---------- Given information

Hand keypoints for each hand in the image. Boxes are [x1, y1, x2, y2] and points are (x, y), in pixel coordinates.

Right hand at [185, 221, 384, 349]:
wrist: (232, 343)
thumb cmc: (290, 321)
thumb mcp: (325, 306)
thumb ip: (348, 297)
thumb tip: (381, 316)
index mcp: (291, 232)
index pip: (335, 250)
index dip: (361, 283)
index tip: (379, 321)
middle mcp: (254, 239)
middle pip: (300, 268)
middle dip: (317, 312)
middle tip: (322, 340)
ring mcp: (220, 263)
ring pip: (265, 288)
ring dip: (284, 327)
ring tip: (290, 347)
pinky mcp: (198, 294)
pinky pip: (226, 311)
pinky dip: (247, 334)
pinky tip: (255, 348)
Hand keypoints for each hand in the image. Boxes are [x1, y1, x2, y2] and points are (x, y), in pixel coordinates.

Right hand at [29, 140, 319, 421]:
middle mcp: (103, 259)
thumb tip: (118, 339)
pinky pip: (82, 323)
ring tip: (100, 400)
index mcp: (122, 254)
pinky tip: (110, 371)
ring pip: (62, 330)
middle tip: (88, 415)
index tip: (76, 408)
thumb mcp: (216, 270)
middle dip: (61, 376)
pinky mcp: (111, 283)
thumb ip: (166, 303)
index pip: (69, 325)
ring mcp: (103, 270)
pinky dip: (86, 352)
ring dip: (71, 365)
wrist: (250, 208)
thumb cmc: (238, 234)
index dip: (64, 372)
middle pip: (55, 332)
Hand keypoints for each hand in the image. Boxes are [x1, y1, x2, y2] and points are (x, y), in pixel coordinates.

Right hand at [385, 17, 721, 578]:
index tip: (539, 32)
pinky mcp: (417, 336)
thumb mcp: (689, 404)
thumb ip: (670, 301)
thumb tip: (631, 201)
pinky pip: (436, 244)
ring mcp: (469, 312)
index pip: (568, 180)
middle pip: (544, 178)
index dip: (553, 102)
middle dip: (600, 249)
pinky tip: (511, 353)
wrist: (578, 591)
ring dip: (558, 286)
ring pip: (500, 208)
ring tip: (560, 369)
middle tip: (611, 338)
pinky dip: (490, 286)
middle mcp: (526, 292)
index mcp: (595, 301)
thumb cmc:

--------------------

▸ Exercise requirements:
The string to find is "Right"; copy every line of the listing that has it.

▸ Response to this exercise:
Right hand at [185, 221, 384, 349]:
Right hand at [29, 140, 319, 421]:
Right hand at [385, 17, 721, 578]:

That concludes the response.